Reaching halfway up, we stood in front of the tiny black shaft that would lead us 60 metres into the middle of the pyramid, and we suddenly felt very unsure of the whole situation. Gallantly, in the name of exploration, we pushed on and started the backwards descent into the yawning abyss. As we moved deeper and deeper (and darker and darker, more and more humid, smellier and smellier), I couldn’t help feeling very eerie, especially when I contemplated the fact that, 4500 years before, the dead pharaoh was moved along this very passageway to his eternal resting place. If there had been room to shudder, I would have.

They all smiled at me with the sort of smile that only a group of humming, handholding French people inside a 4500 year old pyramid could give, and then continued their communal chant. Even more embarrassingly, I could hear my parents’ loud, excited murmurings as they reached the end of the shaft, blissfully unaware of the pyramid-cult we had managed to stumble upon. I was beginning to worry that these people required some sort of human sacrifice, but luckily they just seemed content to hum.

We quickly moved across the room to the next antechamber, relieved to be away, but also slightly anxious that the only way out of the pyramid was through the previous room. You can imagine how the aforementioned sense of eeriness had by this time erupted into full-blown creepiness, and the butterflies that inhabited my stomach were having a rather out-of-control rager.
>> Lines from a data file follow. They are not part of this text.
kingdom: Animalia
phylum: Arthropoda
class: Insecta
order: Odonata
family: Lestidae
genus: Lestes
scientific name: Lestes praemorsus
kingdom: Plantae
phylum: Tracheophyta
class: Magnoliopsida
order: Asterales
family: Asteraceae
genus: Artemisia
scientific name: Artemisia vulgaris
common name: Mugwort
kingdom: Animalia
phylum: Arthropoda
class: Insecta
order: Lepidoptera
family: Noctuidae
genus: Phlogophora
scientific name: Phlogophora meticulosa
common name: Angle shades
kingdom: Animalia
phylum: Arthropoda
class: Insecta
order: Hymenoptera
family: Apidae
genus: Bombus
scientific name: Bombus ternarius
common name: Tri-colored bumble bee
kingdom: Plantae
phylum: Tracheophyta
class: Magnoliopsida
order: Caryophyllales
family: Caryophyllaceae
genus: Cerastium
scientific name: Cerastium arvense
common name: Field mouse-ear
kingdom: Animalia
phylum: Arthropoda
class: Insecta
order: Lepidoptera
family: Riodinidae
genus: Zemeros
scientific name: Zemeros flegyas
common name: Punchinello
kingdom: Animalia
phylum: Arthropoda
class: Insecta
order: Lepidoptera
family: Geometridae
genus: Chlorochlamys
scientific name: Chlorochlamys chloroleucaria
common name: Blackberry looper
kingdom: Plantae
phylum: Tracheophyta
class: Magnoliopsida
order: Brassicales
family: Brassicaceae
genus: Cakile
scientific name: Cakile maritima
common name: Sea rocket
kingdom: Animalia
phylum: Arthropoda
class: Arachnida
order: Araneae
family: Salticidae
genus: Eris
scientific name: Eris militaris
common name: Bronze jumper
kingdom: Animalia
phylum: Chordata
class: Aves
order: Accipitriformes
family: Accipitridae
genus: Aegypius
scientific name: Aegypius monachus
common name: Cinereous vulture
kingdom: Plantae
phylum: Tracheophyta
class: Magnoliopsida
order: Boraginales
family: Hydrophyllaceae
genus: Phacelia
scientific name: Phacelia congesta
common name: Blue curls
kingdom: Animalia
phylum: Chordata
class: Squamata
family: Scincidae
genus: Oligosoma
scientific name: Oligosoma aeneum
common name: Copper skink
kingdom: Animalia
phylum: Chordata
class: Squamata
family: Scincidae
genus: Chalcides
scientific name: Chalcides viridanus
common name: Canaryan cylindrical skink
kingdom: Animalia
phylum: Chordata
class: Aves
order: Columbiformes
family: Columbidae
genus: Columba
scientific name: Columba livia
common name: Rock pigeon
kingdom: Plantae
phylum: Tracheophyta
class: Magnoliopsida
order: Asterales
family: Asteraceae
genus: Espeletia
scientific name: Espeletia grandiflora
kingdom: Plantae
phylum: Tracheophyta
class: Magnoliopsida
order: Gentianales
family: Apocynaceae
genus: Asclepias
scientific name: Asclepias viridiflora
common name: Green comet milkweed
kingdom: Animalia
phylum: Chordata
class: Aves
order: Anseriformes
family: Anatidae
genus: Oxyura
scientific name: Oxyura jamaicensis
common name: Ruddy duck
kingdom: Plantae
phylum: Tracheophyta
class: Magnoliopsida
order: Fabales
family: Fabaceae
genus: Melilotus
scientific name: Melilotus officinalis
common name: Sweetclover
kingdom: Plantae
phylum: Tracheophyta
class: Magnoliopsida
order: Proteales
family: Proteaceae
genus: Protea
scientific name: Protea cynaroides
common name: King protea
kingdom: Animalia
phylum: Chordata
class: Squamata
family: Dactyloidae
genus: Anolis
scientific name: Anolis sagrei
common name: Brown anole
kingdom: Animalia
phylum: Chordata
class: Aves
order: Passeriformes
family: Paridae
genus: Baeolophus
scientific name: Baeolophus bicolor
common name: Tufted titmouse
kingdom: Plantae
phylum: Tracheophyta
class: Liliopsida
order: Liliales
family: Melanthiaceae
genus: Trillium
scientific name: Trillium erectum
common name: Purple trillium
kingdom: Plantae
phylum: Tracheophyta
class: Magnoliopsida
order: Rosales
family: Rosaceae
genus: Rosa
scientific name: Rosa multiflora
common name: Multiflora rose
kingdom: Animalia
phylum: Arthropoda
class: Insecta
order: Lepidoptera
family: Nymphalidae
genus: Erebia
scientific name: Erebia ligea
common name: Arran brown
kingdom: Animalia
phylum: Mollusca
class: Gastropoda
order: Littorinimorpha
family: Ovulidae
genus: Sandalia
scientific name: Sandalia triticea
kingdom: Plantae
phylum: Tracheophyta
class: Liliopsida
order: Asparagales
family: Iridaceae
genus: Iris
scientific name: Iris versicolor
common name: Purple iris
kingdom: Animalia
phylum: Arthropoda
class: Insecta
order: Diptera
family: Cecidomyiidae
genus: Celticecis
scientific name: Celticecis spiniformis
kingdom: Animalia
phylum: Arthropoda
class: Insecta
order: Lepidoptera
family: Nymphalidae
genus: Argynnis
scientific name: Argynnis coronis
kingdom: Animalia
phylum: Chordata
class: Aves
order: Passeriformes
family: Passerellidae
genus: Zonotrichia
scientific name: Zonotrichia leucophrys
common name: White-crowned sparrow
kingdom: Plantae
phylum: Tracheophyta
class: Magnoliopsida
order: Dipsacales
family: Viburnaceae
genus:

It was in this stage of heightened terror when suddenly, out of the stillness of the tomb, came the most blood-curdling scream I have ever heard.

This woman would have made Janet Leigh from Psycho jealous. Obviously if I had been any less of a man I would have fainted right then and there, images of a linen-trailing mummy and his magical curses flying through my mind. Of course there was no Curse of Sneferu; it turns out the woman, one of the cult-members, had suffered a deadly attack of claustrophobia, and was literally unable to move. Unfortunately for her she still needed to climb 60 metres up a dark, form-fitting shaft. I suppose the moral of this story is: “Don’t climb into the middle of a pyramid if you suffer from intense claustrophobia!” (Which in itself seems rather obvious, but who am I to say?). See Cartouche of King Sneferu here.

Note: You can travel to Giza and Dahshur by train or by bus.